_WHAT YOU ARE ASKED TO DO_
Give back the text of every entry below word for word, leaving out the pictures.

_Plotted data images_
·····

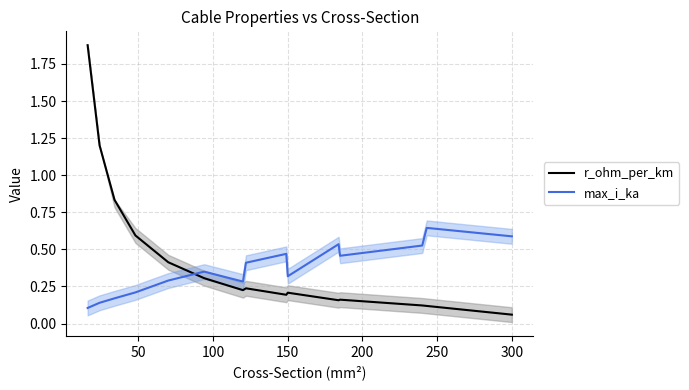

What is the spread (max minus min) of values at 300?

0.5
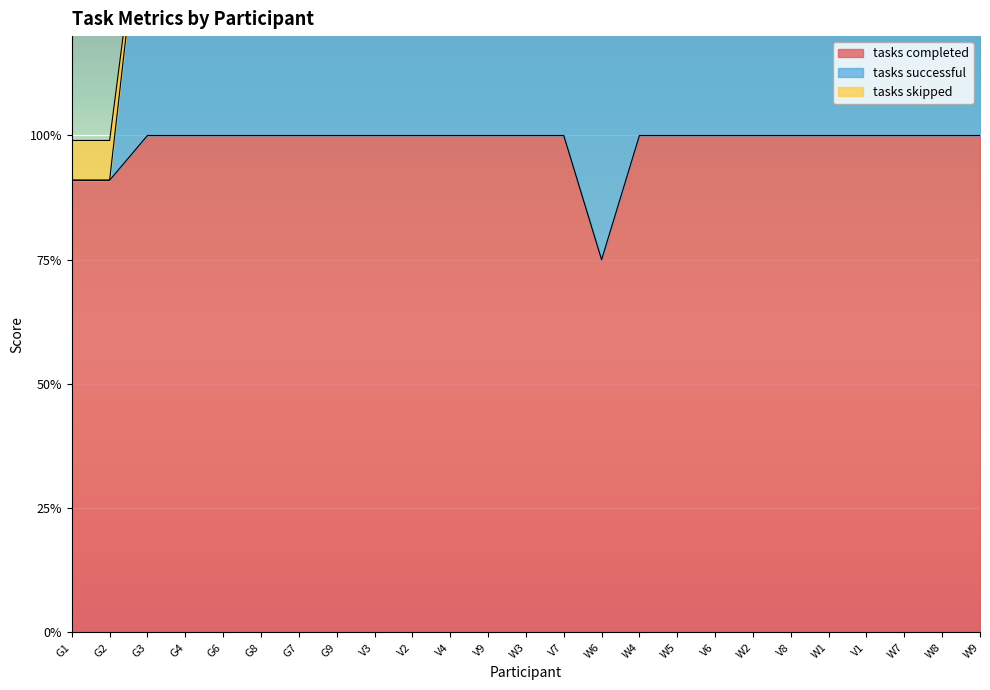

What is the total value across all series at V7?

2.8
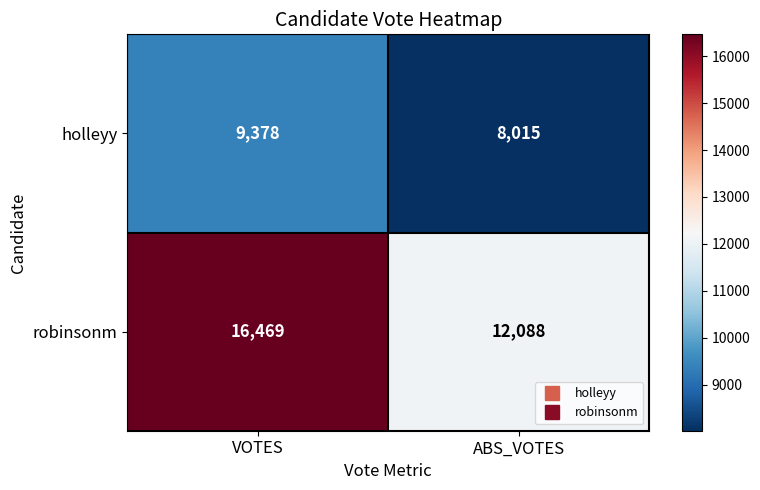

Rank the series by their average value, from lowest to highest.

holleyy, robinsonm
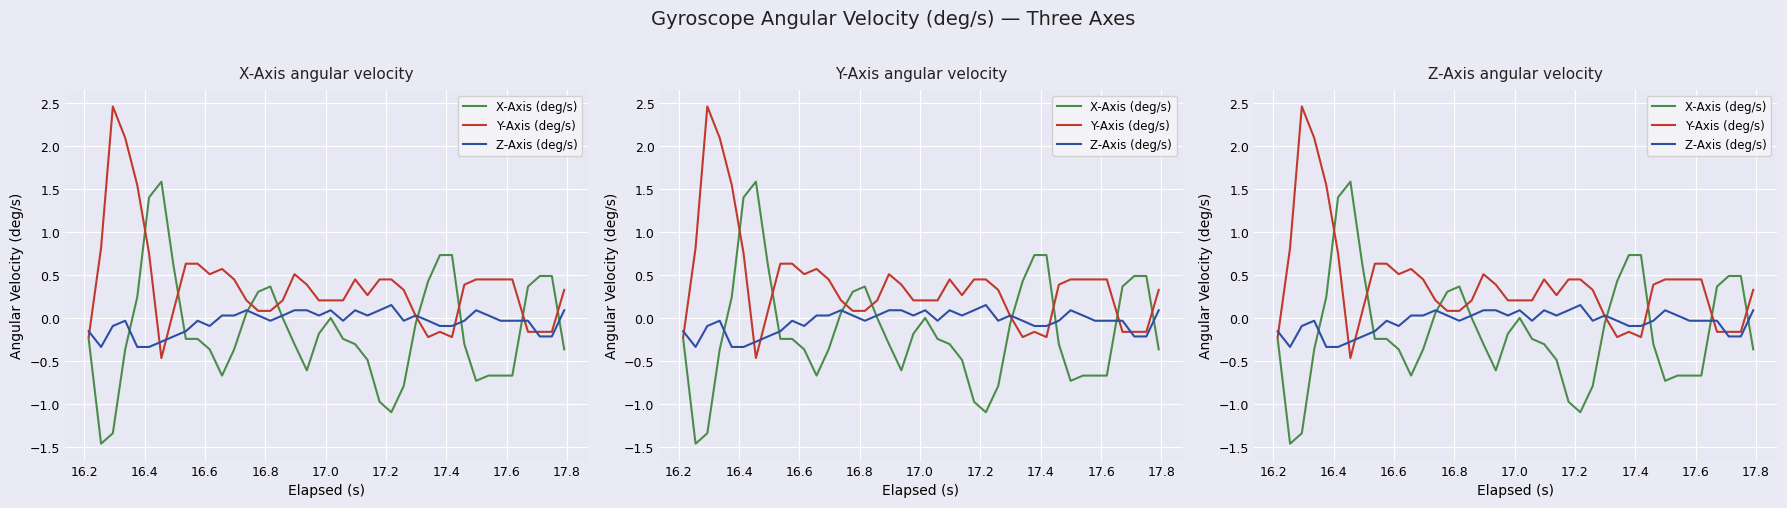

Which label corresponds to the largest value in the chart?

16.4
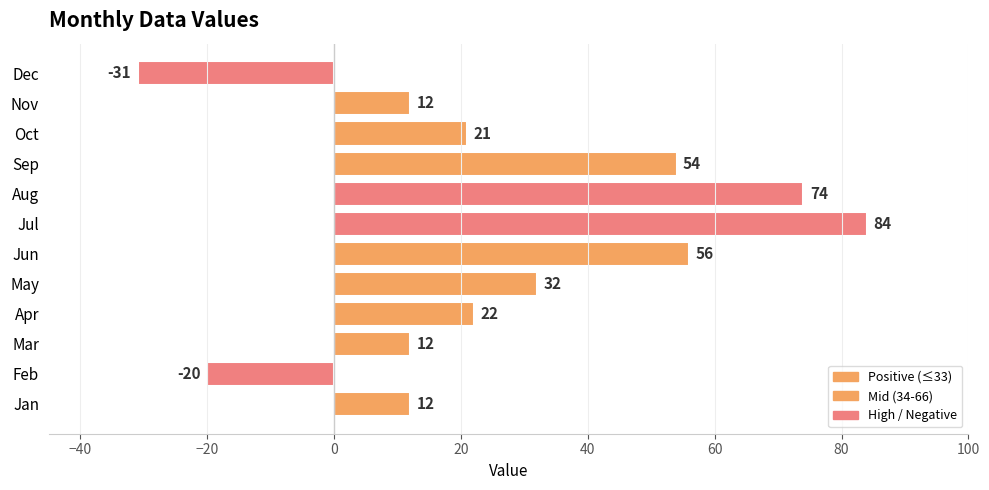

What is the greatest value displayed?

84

·····

_TASK ANSWER_
What is the spread (max minus min) of values at 300?

0.5

What is the total value across all series at V7?

2.8

Rank the series by their average value, from lowest to highest.

holleyy, robinsonm

Which label corresponds to the largest value in the chart?

16.4

What is the greatest value displayed?

84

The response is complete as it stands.